**Directive:** Top to bottom, give the entries again exactly as written.

**Source information:**
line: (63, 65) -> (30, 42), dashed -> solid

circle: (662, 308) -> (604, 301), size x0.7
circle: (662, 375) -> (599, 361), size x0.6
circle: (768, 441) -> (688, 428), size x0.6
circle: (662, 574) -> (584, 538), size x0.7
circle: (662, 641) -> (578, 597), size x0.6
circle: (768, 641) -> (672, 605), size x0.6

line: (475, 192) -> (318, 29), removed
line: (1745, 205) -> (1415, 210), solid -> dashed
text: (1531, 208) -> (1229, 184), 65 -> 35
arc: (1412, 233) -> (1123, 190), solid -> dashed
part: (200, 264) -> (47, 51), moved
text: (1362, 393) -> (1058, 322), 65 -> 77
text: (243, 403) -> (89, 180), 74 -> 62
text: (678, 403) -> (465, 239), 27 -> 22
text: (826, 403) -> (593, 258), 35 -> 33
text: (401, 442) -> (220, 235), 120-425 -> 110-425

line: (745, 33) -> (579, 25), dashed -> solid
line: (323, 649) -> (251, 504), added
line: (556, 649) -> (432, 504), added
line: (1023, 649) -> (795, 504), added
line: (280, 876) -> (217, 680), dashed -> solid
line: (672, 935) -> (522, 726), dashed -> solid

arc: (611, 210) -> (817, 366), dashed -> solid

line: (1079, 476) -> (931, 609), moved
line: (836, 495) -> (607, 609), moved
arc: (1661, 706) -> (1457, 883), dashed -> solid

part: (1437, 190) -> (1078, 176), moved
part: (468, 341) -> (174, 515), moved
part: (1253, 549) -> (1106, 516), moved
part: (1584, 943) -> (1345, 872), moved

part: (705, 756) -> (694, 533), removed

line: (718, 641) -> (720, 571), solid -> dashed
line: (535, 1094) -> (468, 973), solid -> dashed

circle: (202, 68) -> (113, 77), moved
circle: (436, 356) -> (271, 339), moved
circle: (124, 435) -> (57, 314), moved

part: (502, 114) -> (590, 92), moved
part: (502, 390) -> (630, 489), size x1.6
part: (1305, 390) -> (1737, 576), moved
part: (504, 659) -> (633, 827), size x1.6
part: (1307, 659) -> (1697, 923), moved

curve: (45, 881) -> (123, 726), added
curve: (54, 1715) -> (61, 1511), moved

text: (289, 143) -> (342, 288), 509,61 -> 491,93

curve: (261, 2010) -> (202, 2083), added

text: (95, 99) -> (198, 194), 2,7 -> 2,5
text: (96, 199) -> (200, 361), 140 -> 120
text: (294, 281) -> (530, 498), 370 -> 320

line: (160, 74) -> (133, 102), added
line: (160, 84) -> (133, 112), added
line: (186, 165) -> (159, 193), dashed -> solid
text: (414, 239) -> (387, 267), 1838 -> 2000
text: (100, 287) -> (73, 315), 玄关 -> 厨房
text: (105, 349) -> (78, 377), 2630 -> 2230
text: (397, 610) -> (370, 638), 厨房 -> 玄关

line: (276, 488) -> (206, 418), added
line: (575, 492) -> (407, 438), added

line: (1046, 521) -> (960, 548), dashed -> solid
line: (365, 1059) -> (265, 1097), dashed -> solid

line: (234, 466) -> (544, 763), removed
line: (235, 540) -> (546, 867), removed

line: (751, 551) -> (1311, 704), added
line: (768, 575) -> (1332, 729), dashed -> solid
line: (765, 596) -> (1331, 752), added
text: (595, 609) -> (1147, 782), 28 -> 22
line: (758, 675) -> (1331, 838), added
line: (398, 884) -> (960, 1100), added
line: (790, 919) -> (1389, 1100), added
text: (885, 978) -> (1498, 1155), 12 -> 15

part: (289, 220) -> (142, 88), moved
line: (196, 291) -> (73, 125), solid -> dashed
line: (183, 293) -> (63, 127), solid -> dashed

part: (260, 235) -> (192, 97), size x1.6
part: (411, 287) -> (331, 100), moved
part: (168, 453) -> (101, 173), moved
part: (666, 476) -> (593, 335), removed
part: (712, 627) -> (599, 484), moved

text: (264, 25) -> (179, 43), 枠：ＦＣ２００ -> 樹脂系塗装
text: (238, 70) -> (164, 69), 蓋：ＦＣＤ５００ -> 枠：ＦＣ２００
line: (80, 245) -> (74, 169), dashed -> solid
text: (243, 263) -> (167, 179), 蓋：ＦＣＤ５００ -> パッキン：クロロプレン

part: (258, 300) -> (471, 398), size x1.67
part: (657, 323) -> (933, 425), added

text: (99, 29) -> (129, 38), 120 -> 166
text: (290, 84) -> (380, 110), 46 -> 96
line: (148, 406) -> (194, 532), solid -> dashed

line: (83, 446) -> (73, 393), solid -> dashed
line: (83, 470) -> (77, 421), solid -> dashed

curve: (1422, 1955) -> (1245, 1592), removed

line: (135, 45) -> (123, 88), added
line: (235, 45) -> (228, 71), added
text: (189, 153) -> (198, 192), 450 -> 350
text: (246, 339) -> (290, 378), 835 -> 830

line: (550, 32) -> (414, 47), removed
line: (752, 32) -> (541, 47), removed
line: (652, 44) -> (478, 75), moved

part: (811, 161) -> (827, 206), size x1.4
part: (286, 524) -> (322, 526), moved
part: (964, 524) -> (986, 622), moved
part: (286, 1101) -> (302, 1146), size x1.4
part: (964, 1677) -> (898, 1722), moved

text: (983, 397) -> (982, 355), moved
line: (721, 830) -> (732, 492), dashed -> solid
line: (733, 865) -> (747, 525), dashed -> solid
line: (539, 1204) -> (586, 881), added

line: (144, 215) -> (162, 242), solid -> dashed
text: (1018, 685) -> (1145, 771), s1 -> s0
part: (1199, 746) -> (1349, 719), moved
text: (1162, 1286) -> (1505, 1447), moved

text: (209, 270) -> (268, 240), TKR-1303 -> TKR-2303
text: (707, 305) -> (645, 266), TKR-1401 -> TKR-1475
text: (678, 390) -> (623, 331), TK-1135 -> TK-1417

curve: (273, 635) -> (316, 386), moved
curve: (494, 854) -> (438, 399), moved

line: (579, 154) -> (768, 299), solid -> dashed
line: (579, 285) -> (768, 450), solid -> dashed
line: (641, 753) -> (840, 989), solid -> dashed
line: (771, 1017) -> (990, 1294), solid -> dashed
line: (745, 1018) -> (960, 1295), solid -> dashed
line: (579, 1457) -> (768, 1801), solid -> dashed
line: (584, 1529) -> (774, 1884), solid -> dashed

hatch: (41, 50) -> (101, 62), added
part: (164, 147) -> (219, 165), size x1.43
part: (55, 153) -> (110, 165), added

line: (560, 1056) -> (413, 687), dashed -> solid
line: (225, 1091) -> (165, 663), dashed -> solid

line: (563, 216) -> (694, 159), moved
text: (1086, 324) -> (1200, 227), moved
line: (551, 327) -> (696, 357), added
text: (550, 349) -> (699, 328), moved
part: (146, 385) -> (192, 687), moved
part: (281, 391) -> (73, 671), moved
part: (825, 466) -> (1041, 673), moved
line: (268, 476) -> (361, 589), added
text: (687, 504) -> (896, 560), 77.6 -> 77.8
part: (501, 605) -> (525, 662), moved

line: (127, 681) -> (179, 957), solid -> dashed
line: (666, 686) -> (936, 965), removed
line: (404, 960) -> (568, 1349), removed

**Solution for this exercise:**
line: (63, 65) -> (30, 42), dashed -> solid

circle: (662, 308) -> (604, 301), size x0.7
circle: (662, 375) -> (599, 361), size x0.6
circle: (768, 441) -> (688, 428), size x0.6
circle: (662, 574) -> (584, 538), size x0.7
circle: (662, 641) -> (578, 597), size x0.6
circle: (768, 641) -> (672, 605), size x0.6

line: (475, 192) -> (318, 29), removed
line: (1745, 205) -> (1415, 210), solid -> dashed
text: (1531, 208) -> (1229, 184), 65 -> 35
arc: (1412, 233) -> (1123, 190), solid -> dashed
part: (200, 264) -> (47, 51), moved
text: (1362, 393) -> (1058, 322), 65 -> 77
text: (243, 403) -> (89, 180), 74 -> 62
text: (678, 403) -> (465, 239), 27 -> 22
text: (826, 403) -> (593, 258), 35 -> 33
text: (401, 442) -> (220, 235), 120-425 -> 110-425

line: (745, 33) -> (579, 25), dashed -> solid
line: (323, 649) -> (251, 504), added
line: (556, 649) -> (432, 504), added
line: (1023, 649) -> (795, 504), added
line: (280, 876) -> (217, 680), dashed -> solid
line: (672, 935) -> (522, 726), dashed -> solid

arc: (611, 210) -> (817, 366), dashed -> solid

line: (1079, 476) -> (931, 609), moved
line: (836, 495) -> (607, 609), moved
arc: (1661, 706) -> (1457, 883), dashed -> solid

part: (1437, 190) -> (1078, 176), moved
part: (468, 341) -> (174, 515), moved
part: (1253, 549) -> (1106, 516), moved
part: (1584, 943) -> (1345, 872), moved

part: (705, 756) -> (694, 533), removed

line: (718, 641) -> (720, 571), solid -> dashed
line: (535, 1094) -> (468, 973), solid -> dashed

circle: (202, 68) -> (113, 77), moved
circle: (436, 356) -> (271, 339), moved
circle: (124, 435) -> (57, 314), moved

part: (502, 114) -> (590, 92), moved
part: (502, 390) -> (630, 489), size x1.6
part: (1305, 390) -> (1737, 576), moved
part: (504, 659) -> (633, 827), size x1.6
part: (1307, 659) -> (1697, 923), moved

curve: (45, 881) -> (123, 726), added
curve: (54, 1715) -> (61, 1511), moved

text: (289, 143) -> (342, 288), 509,61 -> 491,93

curve: (261, 2010) -> (202, 2083), added

text: (95, 99) -> (198, 194), 2,7 -> 2,5
text: (96, 199) -> (200, 361), 140 -> 120
text: (294, 281) -> (530, 498), 370 -> 320

line: (160, 74) -> (133, 102), added
line: (160, 84) -> (133, 112), added
line: (186, 165) -> (159, 193), dashed -> solid
text: (414, 239) -> (387, 267), 1838 -> 2000
text: (100, 287) -> (73, 315), 玄关 -> 厨房
text: (105, 349) -> (78, 377), 2630 -> 2230
text: (397, 610) -> (370, 638), 厨房 -> 玄关

line: (276, 488) -> (206, 418), added
line: (575, 492) -> (407, 438), added

line: (1046, 521) -> (960, 548), dashed -> solid
line: (365, 1059) -> (265, 1097), dashed -> solid

line: (234, 466) -> (544, 763), removed
line: (235, 540) -> (546, 867), removed

line: (751, 551) -> (1311, 704), added
line: (768, 575) -> (1332, 729), dashed -> solid
line: (765, 596) -> (1331, 752), added
text: (595, 609) -> (1147, 782), 28 -> 22
line: (758, 675) -> (1331, 838), added
line: (398, 884) -> (960, 1100), added
line: (790, 919) -> (1389, 1100), added
text: (885, 978) -> (1498, 1155), 12 -> 15

part: (289, 220) -> (142, 88), moved
line: (196, 291) -> (73, 125), solid -> dashed
line: (183, 293) -> (63, 127), solid -> dashed

part: (260, 235) -> (192, 97), size x1.6
part: (411, 287) -> (331, 100), moved
part: (168, 453) -> (101, 173), moved
part: (666, 476) -> (593, 335), removed
part: (712, 627) -> (599, 484), moved

text: (264, 25) -> (179, 43), 枠：ＦＣ２００ -> 樹脂系塗装
text: (238, 70) -> (164, 69), 蓋：ＦＣＤ５００ -> 枠：ＦＣ２００
line: (80, 245) -> (74, 169), dashed -> solid
text: (243, 263) -> (167, 179), 蓋：ＦＣＤ５００ -> パッキン：クロロプレン

part: (258, 300) -> (471, 398), size x1.67
part: (657, 323) -> (933, 425), added

text: (99, 29) -> (129, 38), 120 -> 166
text: (290, 84) -> (380, 110), 46 -> 96
line: (148, 406) -> (194, 532), solid -> dashed

line: (83, 446) -> (73, 393), solid -> dashed
line: (83, 470) -> (77, 421), solid -> dashed

curve: (1422, 1955) -> (1245, 1592), removed

line: (135, 45) -> (123, 88), added
line: (235, 45) -> (228, 71), added
text: (189, 153) -> (198, 192), 450 -> 350
text: (246, 339) -> (290, 378), 835 -> 830

line: (550, 32) -> (414, 47), removed
line: (752, 32) -> (541, 47), removed
line: (652, 44) -> (478, 75), moved

part: (811, 161) -> (827, 206), size x1.4
part: (286, 524) -> (322, 526), moved
part: (964, 524) -> (986, 622), moved
part: (286, 1101) -> (302, 1146), size x1.4
part: (964, 1677) -> (898, 1722), moved

text: (983, 397) -> (982, 355), moved
line: (721, 830) -> (732, 492), dashed -> solid
line: (733, 865) -> (747, 525), dashed -> solid
line: (539, 1204) -> (586, 881), added

line: (144, 215) -> (162, 242), solid -> dashed
text: (1018, 685) -> (1145, 771), s1 -> s0
part: (1199, 746) -> (1349, 719), moved
text: (1162, 1286) -> (1505, 1447), moved

text: (209, 270) -> (268, 240), TKR-1303 -> TKR-2303
text: (707, 305) -> (645, 266), TKR-1401 -> TKR-1475
text: (678, 390) -> (623, 331), TK-1135 -> TK-1417

curve: (273, 635) -> (316, 386), moved
curve: (494, 854) -> (438, 399), moved

line: (579, 154) -> (768, 299), solid -> dashed
line: (579, 285) -> (768, 450), solid -> dashed
line: (641, 753) -> (840, 989), solid -> dashed
line: (771, 1017) -> (990, 1294), solid -> dashed
line: (745, 1018) -> (960, 1295), solid -> dashed
line: (579, 1457) -> (768, 1801), solid -> dashed
line: (584, 1529) -> (774, 1884), solid -> dashed

hatch: (41, 50) -> (101, 62), added
part: (164, 147) -> (219, 165), size x1.43
part: (55, 153) -> (110, 165), added

line: (560, 1056) -> (413, 687), dashed -> solid
line: (225, 1091) -> (165, 663), dashed -> solid

line: (563, 216) -> (694, 159), moved
text: (1086, 324) -> (1200, 227), moved
line: (551, 327) -> (696, 357), added
text: (550, 349) -> (699, 328), moved
part: (146, 385) -> (192, 687), moved
part: (281, 391) -> (73, 671), moved
part: (825, 466) -> (1041, 673), moved
line: (268, 476) -> (361, 589), added
text: (687, 504) -> (896, 560), 77.6 -> 77.8
part: (501, 605) -> (525, 662), moved

line: (127, 681) -> (179, 957), solid -> dashed
line: (666, 686) -> (936, 965), removed
line: (404, 960) -> (568, 1349), removed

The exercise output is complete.